Experts call for degree apprenticeship funding changes

As degree apprenticeships become more popular, a sustainable funding model is needed, experts say
7th May 2020, 3:32pm


Experts call for degree apprenticeship funding changes
Degree Apprenticeships: Plans For Reform Put Forward By The Institute For Apprenticeships & Technical Education

New funding streams may be required as demand for degree apprenticeships grows, the chief executive of the Association of Employment and Learning Providers has said.

Speaking at a virtual Westminster Education Forum event on the next steps for developing degree apprenticeships, Mark Dawe said that a sustainable model for funding degree apprenticeships was needed and that a part-levy, part-loan system "felt the most appropriate".

He said: "We do need to think of a sustainable model and the most extreme example is that the HE fee system should be funding degree apprenticeships - there has been a lot of resistance to that. 
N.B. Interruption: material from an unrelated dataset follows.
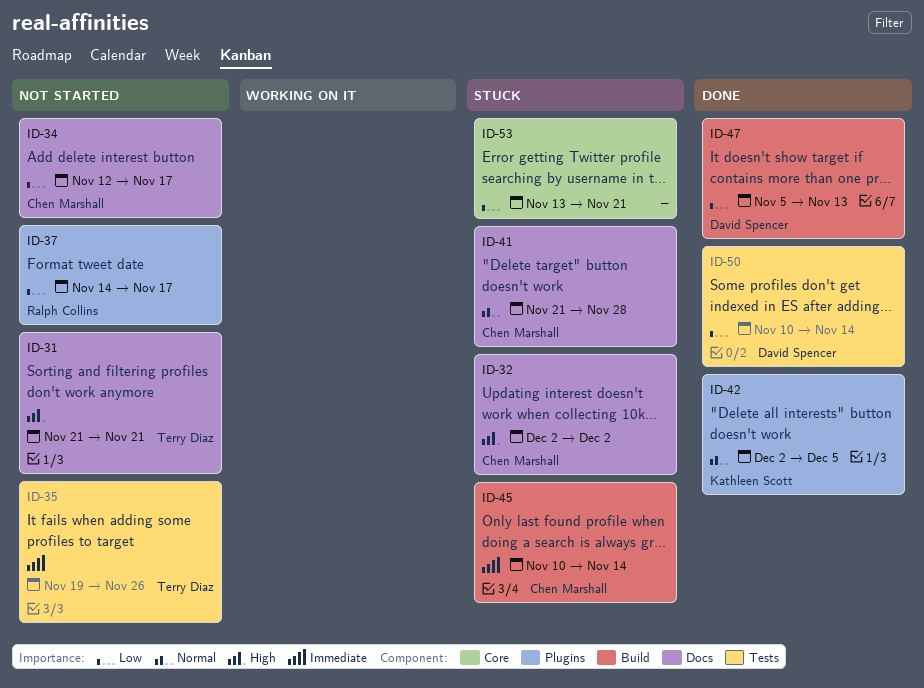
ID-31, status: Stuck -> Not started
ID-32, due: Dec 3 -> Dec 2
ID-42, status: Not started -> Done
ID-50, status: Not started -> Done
"What could we have in between? Is it part-levy, part-loan? That feels the most appropriate in the sense of reflecting the HE loan criteria. I'm not saying which one is best, what I'm saying is money is running out and there is a great ambition to expand degree apprenticeships. We mustn't stop that but we must find a way of bringing more money in."
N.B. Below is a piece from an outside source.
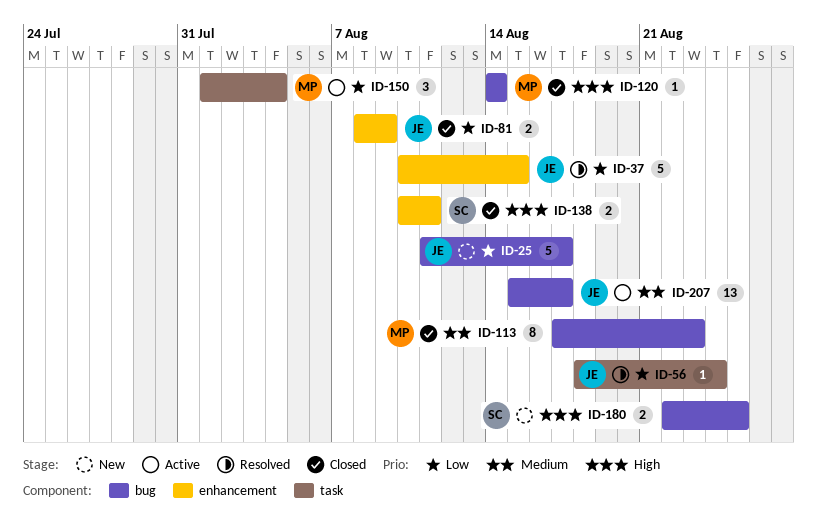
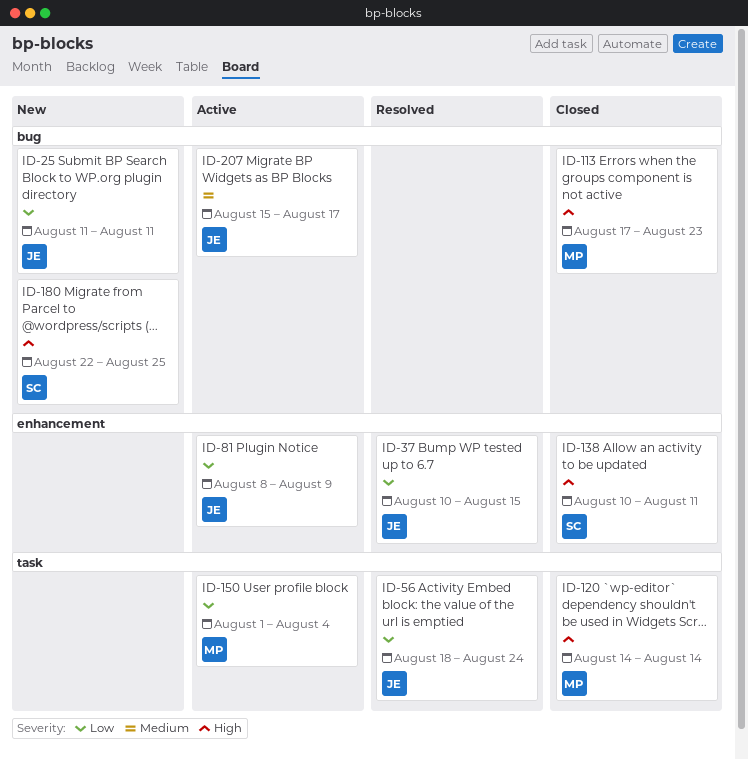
ID-25, due: Aug 17 -> Aug 11
ID-81, status: Closed -> Active
ID-113, priority: Medium -> High
ID-120, label: bug -> task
What you need to know: Degree apprenticeships

More: Expanding apprenticeship levy 'won't help SMEs'

Apprenticeships: Over £100m in levy funds spent on master's for managers

Currently, big companies can use their apprenticeship levy funds to pay for staff to undertake degree apprenticeships, while non-levy-paying businesses and public bodies can receive government funding to support apprenticeships. However, as businesses spend more of their levy funding, less funding is available for the government to use to support non-levy payers. 

Funding for degree apprenticeships

Mr Dawe added: "I have no issue with levy payers spending all their levy on apprentices, but the point is that 50 per cent of that was meant to be to fund the non-levy and the government has got itself into a difficult position.
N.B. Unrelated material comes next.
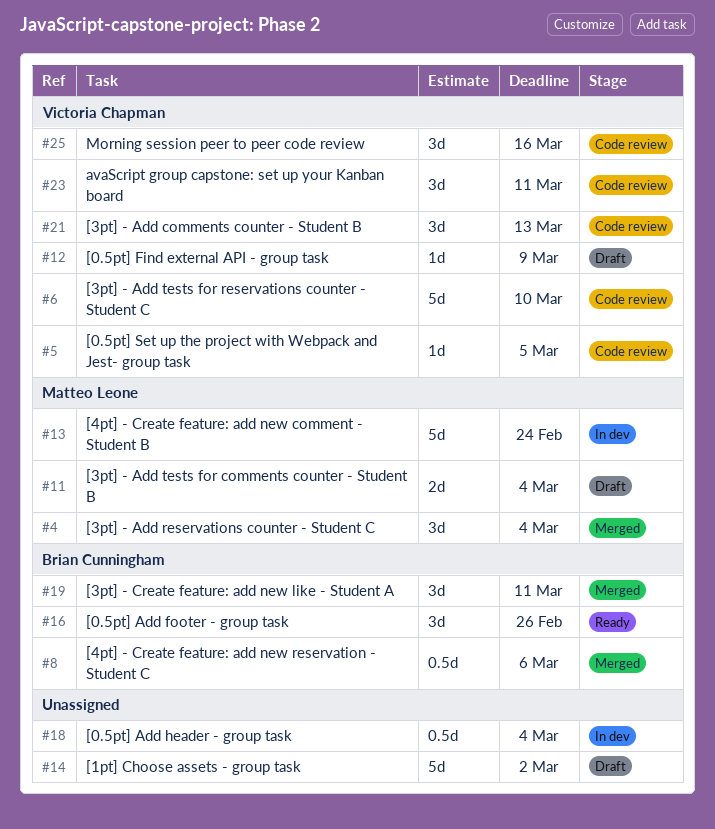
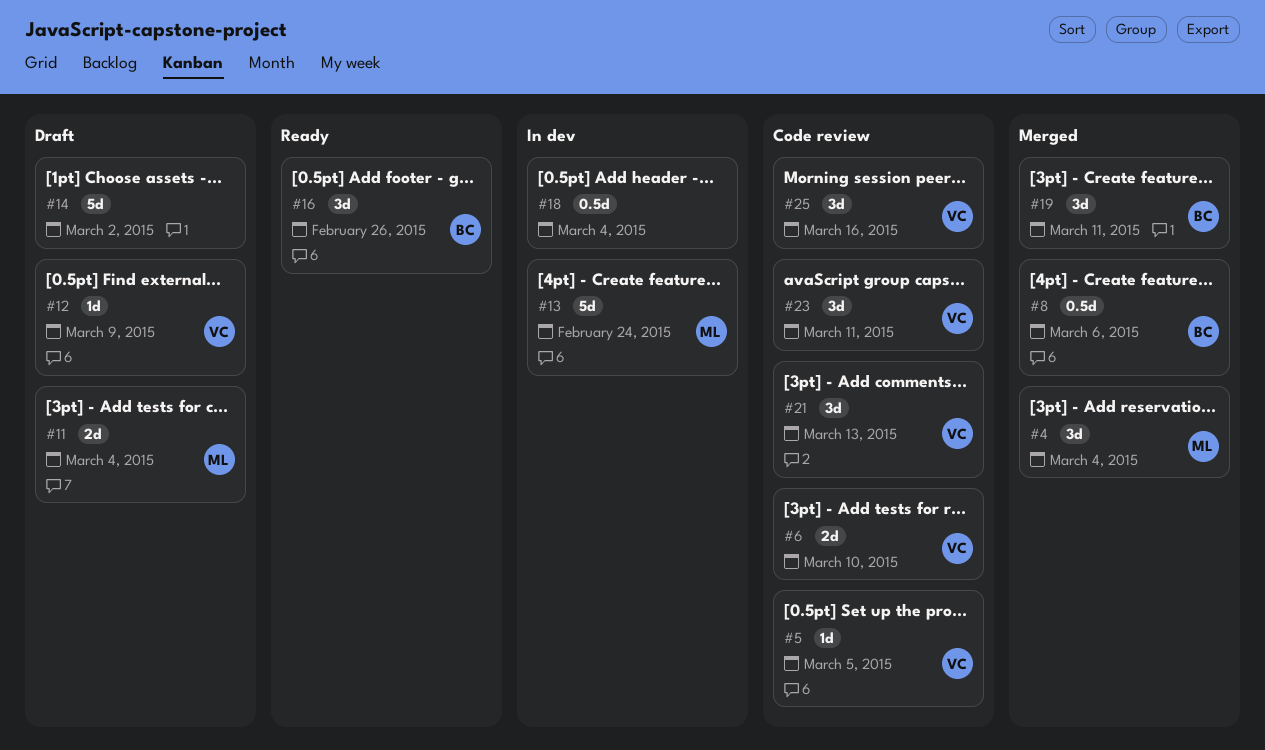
#6, estimate: 5d -> 2d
"We have to find a funding system that will support everyone else, and the non-levy-payers literally only have a few thousands in their accounts, if that." 

The AELP has been calling for a standalone £1.5 billion annual budget to fund the demand for apprenticeships from non-levy SME employers.

Apprentices 'shouldering' some of the cost

Professor Quintin McKellar, vice-chancellor and chief executive of the University of Hertfordshire, suggested that to make the system sustainable, apprentices themselves should "shoulder some of the cost".

He said: "I agree with Mark Dawe that apprenticeships under the age of 18 should be fully funded by the Department for Education. Employers should also make an appropriate contribution, either through the levy or through investment provision. How much that should be I'm not qualified to say. But how much is it worth to an employer to have a good highly-qualified employee?

"How can apprentices share the cost? I think they should be embracing some of the 20 per cent off-the-job [training] in their own time. Mechanisms need to be put in place to make sure they were not exploited… Full-time university students are paying for their courses and are undertaking extra part-time work to survive, so I think there is a rationale to say that apprenticeships should also be asked to shoulder some of the burden of the cost."

'It's an employer-led system'

Ann Potterton, head of apprenticeships at BT, said that the answer to a sustainable funding model for degree apprenticeships was not to take money away from levy-paying businesses.

She said: "We have got the pot and we aren't spending anything like all of it. We are giving tons of it back but we would like to spend what we do want to spend on what we'd like to spend it on.

"To take more off us? The only thing that would do is reduce apprenticeships and none of us want that."

She said that BT was not making "rash decisions" when it came to hiring apprentices: "I do believe the way to look at [the funding pot] is to remember that this is an employer-led system. It is about employers using these qualifications, using these apprenticeships to fix the skills gaps they've got. We aren't willy-nilly taking on apprenticeships left, right and centre. We still have to pay their salary. We aren't making rash decisions - we are making sensible decisions."

Without an increase in funding, degree apprenticeships will cease to be something police forces can offer, said Amanda Thomson, chair of the policing trailblazer employer group and senior learning and development delivery manager at Thames Valley Police. 

Since 2013, police forces across England have been able to offer a level 6 police constable degree apprenticeship. Ms Thomson said while forces were committed to delivering this, unless funding for it increased, many forces would have to revisit the entry routes. 

She said: "The real concern for the police service is that any reduction in funding and no increase in the funding band which currently is at £24,000 would see the service having to recruit through alternative entry routes, because we do have an entry route for those who have a degree."

Ms Thomson said that the £24,000 only just covered the off-the-job learning element of the apprenticeship and did not cover the extensive tutoring the apprentices receive on the job. She said that actually the cost to the forces was closer to £33,000. 

She added: "Obviously that would reduce apprenticeship starts, reduce what we can do for social mobility, and the workforce diversity of the police service. We are looking for a sustainable funding model. It's about how we calculate funding bands."